Excerpt provided
Systems and methods for improving production from wellbores include providing optimal fracture design parameters based on geomechanical analyses combined with geological, geophysical, and/or petrophysical knowledge. In at least one embodiment, the systems and methods include defining a well direction, defining a fracture spacing, selecting a fracturing fluid system and optimizing a fracture design, such as a complex multi-stage hydraulic fracture design. Such systems and methods can help minimize a learning curve associated with a wellbore or subterranean formation and optimize the hydraulic fracturing operation for a hydrocarbon reservoir.

Description

    FIELD OF INVENTION
  • The embodiments disclosed herein relate generally to modeling oilfield formations, and more specifically relate to methods and systems for designing hydraulic fracturing operations and optimizing well production.
  • BACKGROUND OF INVENTION
  • Drilling optimization in resource shale and tight plays can be similar in some respects to that of conventional plays. However, differences may exist, such as with respect to time-dependent wellbore stability due to exceptionally long horizontal well drilling.
  • Developing hydrocarbon formations, such as resource shale and/or tight plays, can be extensive and demanding, particularly when determining a suitable multi-stage fracture (or “frac”) stimulation design. Although drilling optimization in resource shale and tight plays may be similar to that of conventional plays in some respects, some differences exist, such as with respect to time-dependent wellbore stability because of relatively long horizontal well drilling. After successful development of, e.g., the Barnett shale, other resource shale and tight plays have been commercialized all over North America, and such efforts are now extending elsewhere, such as to Central and South America, Europe, China, Australia, and Russia. The success of resource shale and tight plays has at least partially derived from technological advancements during the past ten years, such as large volume multi-stage hydraulic fracturing in horizontal completions, passive microsiesmic monitoring and expanded use of three-dimensional (“3D”) seismic of the fields. Such technological advancements in resource shale and tight plays can present unique engineering challenges with respect to geomechanics, such as long, horizontal well drilling and completion methods that allow complex multi-stage hydraulic fracture stimulation design. Horizontal drilling can create significant wellbore stability issues, which may be stress-induced and time-dependent, from fluid-formation interaction.

Task
From the hydraulic fracturing excerpt, write out word for word the part starting with "Description" and going on through "optimizing well production.".

Dataset content
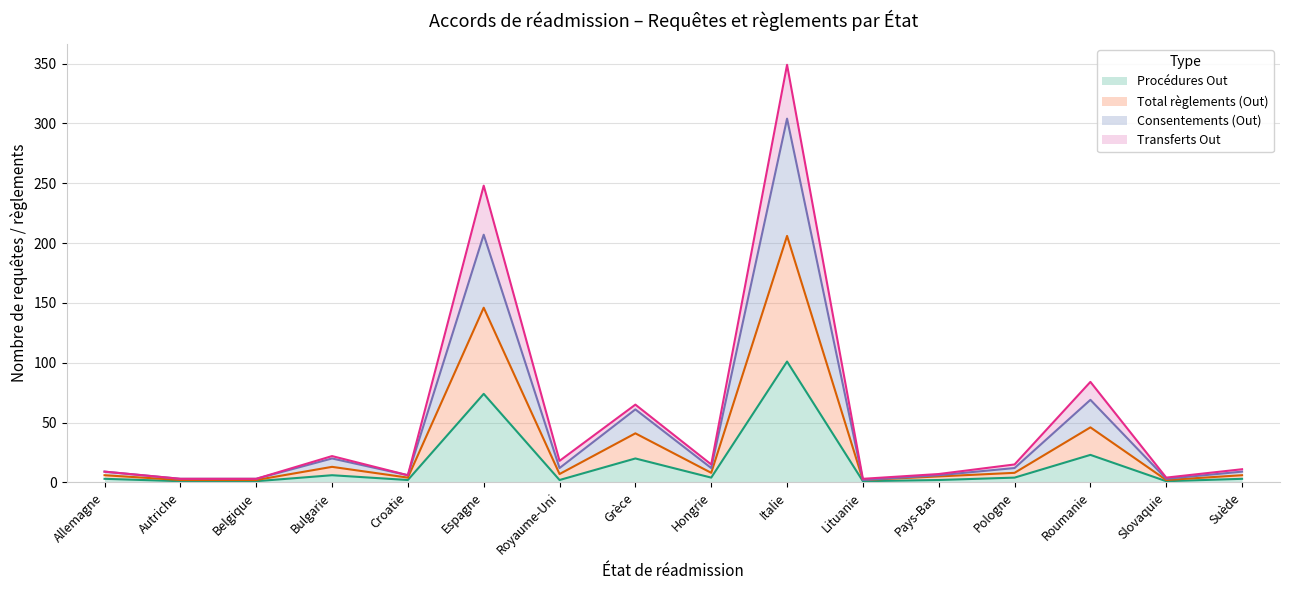

What are all the series names shown in the legend?

Procédures Out, Total règlements (Out), Consentements (Out), Transferts Out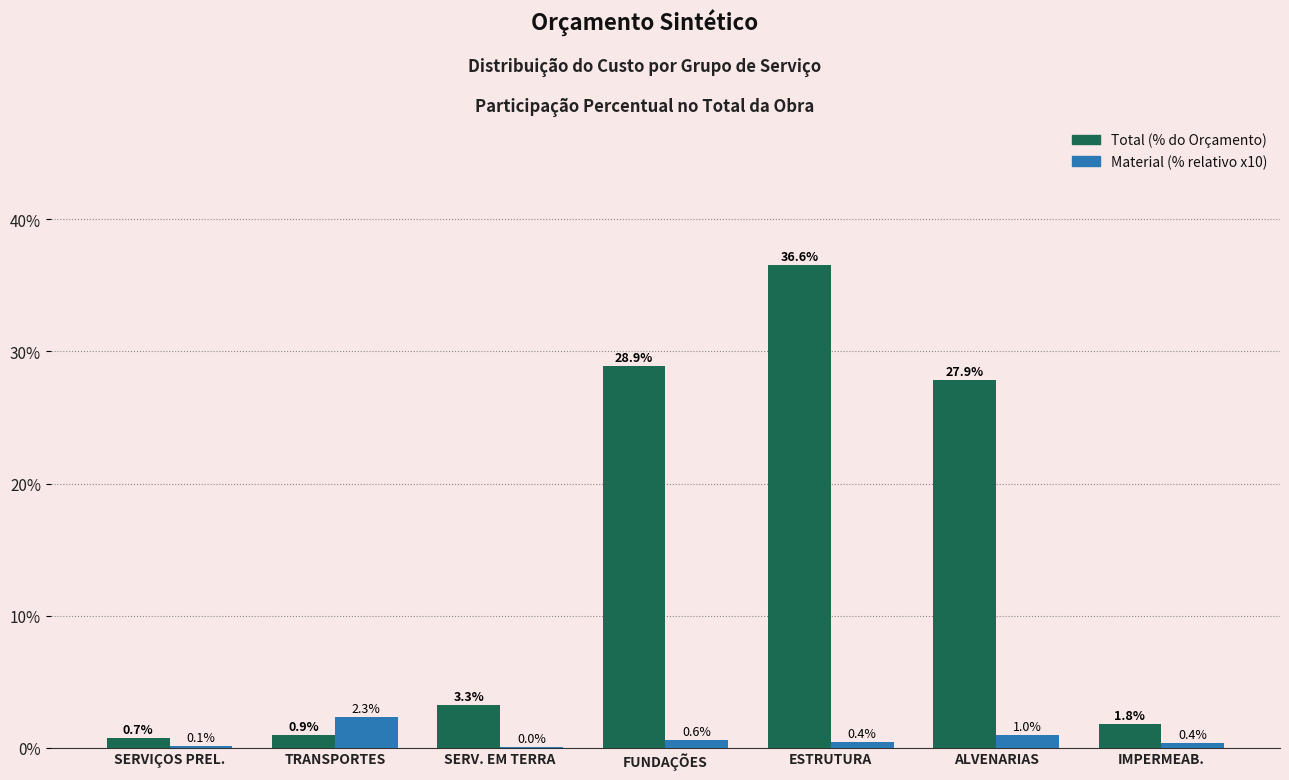

At which category is the sum across all series the highest?

ESTRUTURA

Solution to this exercise
Description

    FIELD OF INVENTION
  • The embodiments disclosed herein relate generally to modeling oilfield formations, and more specifically relate to methods and systems for designing hydraulic fracturing operations and optimizing well production.